Economia

Il ritorno dello spread

Il ritorno dello spread

Riecco lo spread, ma non ha nulla a che vedere con quello che cominciammo a conoscere nell’estate del 2011, portando al cambio di governo a novembre e mesi dopo era ancora lì, minacciosamente alto. Lo spread è un indice, la misura della distanza dal tasso d’interesse più basso (tedesco) pagato per vendere titoli del debito pubblico. E’ solo un sintomo. Pensare che dica sempre la stessa cosa è come supporre che la febbre abbia sempre la stessa causa. Non solo può essere più alta o più bassa, ma avere origini diverse. Confondere i sintomi con le malattie e le cause con gli effetti spiana la strada verso la lapide.

Allora la causa era il difetto strutturale dell’euro, l’avere una sola moneta per contabilizzare debiti pubblici diversi, venduti a tassi d’interesse diversi. Quel difetto consentiva di premere su alcuni Paesi, chiedendo interessi deliranti, da qui la divaricazione degli spread. Quella malattia non l’abbiamo curata, è ancora lì, ma, in compenso, la Bce ha iniettato nelle vene del mercato un potente sintomatico, capace non di debellare la causa, ma di ridurre notevolmente l’effetto. Mario Draghi ha detto innumerevoli volte che la politica monetaria non poteva bastare. Qui abbiamo abusato della pazienza altrui scrivendo e riscrivendo che la Bce aveva comprato tempo, ma che sarebbe servito a poco se lo si sprecava facendo finta di credere che la tempesta era passata. Rieccoci.

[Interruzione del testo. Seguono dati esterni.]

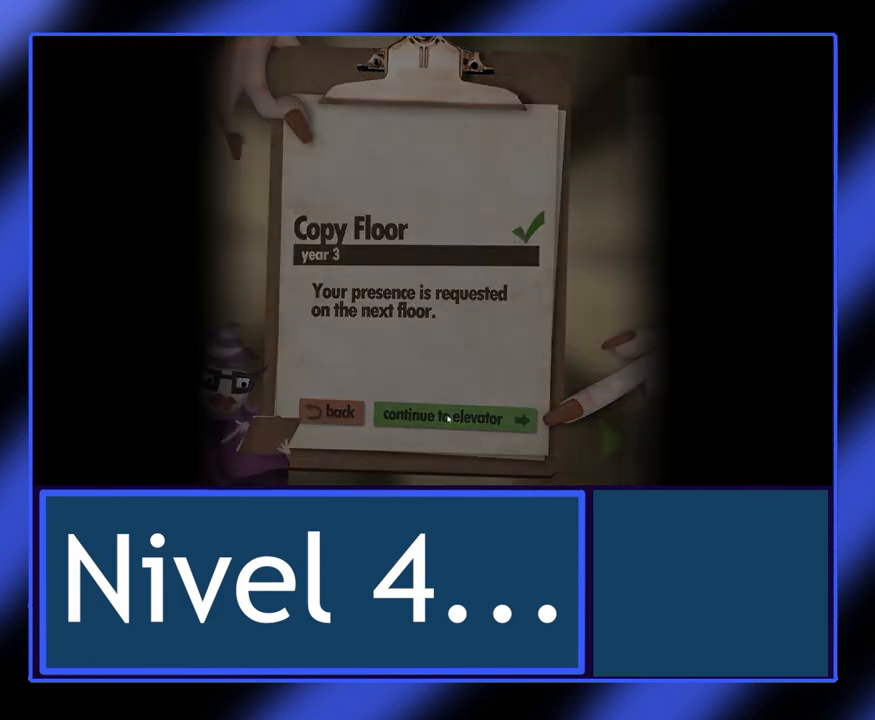
{"keys": [], "mouse": [], "events": []}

Lo spread di oggi è ancora a livelli contenuti. Non suonano gli allarmi. Ma non ha nulla a che vedere con quello del 2011, perché la Bce continua a pompare il sintomatico. Da dove arriva, allora? Credo che muova dalla constatazione che i governanti europei non hanno capito la lezione e ripetono sempre gli stessi errori. In questo caso trattando di banche. Creare lo spazio bancario europeo è stato saggio, talché le banche devono sempre di più avere un orizzonte continentale. Adottare la vigilanza comune, mettendola in capo alla Bce è una buona cosa. Le regole generali, comprese quelle in caso di fallimento, si confermano buone, comunque migliori delle precedenti, ma, ancora una volta, risentono di un eccessivo automatismo. Governare significa scegliere, non si può pensare di eliminare questa funzione, assegnandola a un meccanismo. Alcuni Paesi arrivano in ritardo, altri eccedono in egoismo, e, anche questa, è la solita zuppa. Ma poi arriva il macigno: l’Italia vara un decreto, a novembre, con cui afferma di volere salvare quattro banche e innesca un gran casotto, fornendo al mercato parametri avvelenati per valutare i crediti deteriorati; la Germania si sveglia una mattina e dice che è bello avere costruito tutto questo assieme, ma non intendono versare i soldi nel fondo a tutela dei depositi, se non dopo essersi assicurati che tutto funziona a dovere. Gli italiani arrivano un mese prima del termine ultimo, e pasticciano pateticamente, i tedeschi guardano la vettura ideata e costruita assieme, ma affermano che ci metteranno i freni solo dopo avere visto funzionare il motore. Il mercato osserva la scena e scommette sull’implosione o sull’esplosione, sul fermo o sull’incidente.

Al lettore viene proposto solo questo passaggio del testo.